Naked Wines currently partners with HelloFresh, Everten and other complementary businesses that charge the wine retailer a fee in exchange for access to their customers. Naked Wines typically offers customers a discount on their first order.

Branbury said that while these partnerships are effective, digital channels, such as Facebook, Instagram and Twitter, are even more promising.

“The old way of recruiting customers with $100 vouchers [through partnerships] is a bit hit-or-miss. With digital, you can focus on people that you think are going to be loyal and tell them a lot more about your business through the platform,” he told Internet Retailing.

He said he has no interest in spending a lot of money on campaigns that can’t be measured, such as outdoor advertising.

A crowd-funded business model

Started by South African entrepreneur Rowan Gormley in the UK in 2008, Naked Wines Australia was founded by Luke Jecks in 2012, before the whole operation was acquired by UK-based Majestic Wine in 2015. Naked Wines now operates in Australia, the UK and the US.

The business is based on an online crowd-funding model, which sees customers becoming members for $40 a month.

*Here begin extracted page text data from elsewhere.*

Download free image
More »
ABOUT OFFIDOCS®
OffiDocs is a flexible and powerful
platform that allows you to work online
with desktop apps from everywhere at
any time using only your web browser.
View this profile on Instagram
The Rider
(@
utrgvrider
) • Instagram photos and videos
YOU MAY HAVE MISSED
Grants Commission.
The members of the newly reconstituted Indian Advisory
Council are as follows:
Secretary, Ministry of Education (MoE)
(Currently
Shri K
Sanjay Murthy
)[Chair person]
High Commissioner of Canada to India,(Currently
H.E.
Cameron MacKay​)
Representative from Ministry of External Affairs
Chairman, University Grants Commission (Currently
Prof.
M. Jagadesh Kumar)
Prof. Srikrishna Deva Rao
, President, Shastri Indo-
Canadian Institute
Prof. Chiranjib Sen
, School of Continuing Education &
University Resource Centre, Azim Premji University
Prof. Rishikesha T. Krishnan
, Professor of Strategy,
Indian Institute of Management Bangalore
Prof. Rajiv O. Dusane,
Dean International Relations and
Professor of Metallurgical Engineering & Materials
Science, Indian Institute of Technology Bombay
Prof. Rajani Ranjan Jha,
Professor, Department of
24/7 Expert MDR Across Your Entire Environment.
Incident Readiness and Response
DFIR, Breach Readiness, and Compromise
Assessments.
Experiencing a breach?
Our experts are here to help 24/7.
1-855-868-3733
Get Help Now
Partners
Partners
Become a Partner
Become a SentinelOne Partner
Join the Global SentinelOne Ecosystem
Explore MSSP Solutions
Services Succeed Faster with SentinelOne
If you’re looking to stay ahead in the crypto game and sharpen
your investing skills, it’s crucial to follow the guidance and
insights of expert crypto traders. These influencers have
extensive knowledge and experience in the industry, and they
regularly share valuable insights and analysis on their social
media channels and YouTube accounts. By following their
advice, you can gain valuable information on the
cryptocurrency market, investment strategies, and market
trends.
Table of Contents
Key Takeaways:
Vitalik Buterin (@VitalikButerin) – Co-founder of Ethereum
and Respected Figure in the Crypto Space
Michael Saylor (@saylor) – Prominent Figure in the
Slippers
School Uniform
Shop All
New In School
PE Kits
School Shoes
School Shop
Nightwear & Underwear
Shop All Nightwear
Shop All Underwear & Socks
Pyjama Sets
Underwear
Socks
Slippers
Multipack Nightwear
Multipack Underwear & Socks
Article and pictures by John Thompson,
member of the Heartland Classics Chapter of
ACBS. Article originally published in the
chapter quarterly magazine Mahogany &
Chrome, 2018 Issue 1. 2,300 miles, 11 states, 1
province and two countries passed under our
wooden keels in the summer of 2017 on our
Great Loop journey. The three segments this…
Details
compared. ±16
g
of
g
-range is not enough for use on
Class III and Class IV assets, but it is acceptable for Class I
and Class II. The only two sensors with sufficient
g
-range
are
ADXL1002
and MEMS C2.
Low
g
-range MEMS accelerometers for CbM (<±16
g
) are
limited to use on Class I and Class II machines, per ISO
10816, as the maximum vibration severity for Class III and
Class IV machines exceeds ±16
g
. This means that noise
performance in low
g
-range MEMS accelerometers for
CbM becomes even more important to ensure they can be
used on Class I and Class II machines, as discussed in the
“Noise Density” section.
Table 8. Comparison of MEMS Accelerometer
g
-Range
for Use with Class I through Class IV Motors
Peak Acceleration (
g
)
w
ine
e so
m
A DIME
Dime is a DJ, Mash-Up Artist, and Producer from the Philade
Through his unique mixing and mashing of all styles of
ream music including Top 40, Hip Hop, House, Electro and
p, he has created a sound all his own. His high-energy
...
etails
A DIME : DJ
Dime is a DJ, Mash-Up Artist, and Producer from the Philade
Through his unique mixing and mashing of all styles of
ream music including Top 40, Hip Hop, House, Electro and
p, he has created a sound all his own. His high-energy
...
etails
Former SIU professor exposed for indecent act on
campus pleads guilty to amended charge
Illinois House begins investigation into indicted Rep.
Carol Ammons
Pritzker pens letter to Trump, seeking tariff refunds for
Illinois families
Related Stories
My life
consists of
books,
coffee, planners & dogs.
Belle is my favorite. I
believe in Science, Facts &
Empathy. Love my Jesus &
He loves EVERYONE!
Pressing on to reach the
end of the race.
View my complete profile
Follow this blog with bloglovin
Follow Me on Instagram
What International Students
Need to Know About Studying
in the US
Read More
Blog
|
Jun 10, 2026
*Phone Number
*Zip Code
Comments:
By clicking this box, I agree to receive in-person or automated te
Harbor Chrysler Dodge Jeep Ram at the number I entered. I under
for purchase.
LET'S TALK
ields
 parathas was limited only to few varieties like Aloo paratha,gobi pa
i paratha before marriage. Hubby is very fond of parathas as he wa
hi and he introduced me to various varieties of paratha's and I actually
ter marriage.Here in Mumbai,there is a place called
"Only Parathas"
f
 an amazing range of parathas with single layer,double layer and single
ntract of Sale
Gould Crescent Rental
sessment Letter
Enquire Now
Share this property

This allows Naked Wines to give independent winemakers cash upfront to produce wine and offer members exclusive access to that wine at low prices.

According to Banbury, Naked Wines Australia is a profitable business, having nearly tripled its sales over the last three years, and is approaching $50 million in revenue this financial year.

More than 70,000 customers currently fund 46 winemakers in Australia, but the business is looking to significantly grow both these figures as it increases its customer acquisition spending Down Under.

Ensuring winemakers are able to keep up with the increased will be a challenge, but Banbury said Naked Wines is prepared for it.

“It’s something we talked about before deciding to put our foot down. We have a pretty good idea of the response rate [to advertising]…so it’s not just about growing as quickly as we can. It’s growth in a controlled way,” he said.

“We believe we can double the level of investment while maintaining the returns, driving sustained growth in our business.”

Banbury is also undeterred by the growth of online competitors like Vinomofo, which is set to enter the US market by mid-2018. He said there is more than enough room for everyone, especially as bricks-and-mortar retailers lose customers to online.

“We’re finding that we’re converting offline shoppers to online. Where we’re seeing the biggest growth is the people who were shopping at Dan Murphy’s for a few years and now want something different,” he said.

So far, Naked Wines has invested over $80 million dollars in independent winemakers and expects to invest an additional $100 million dollars over the next two to three years.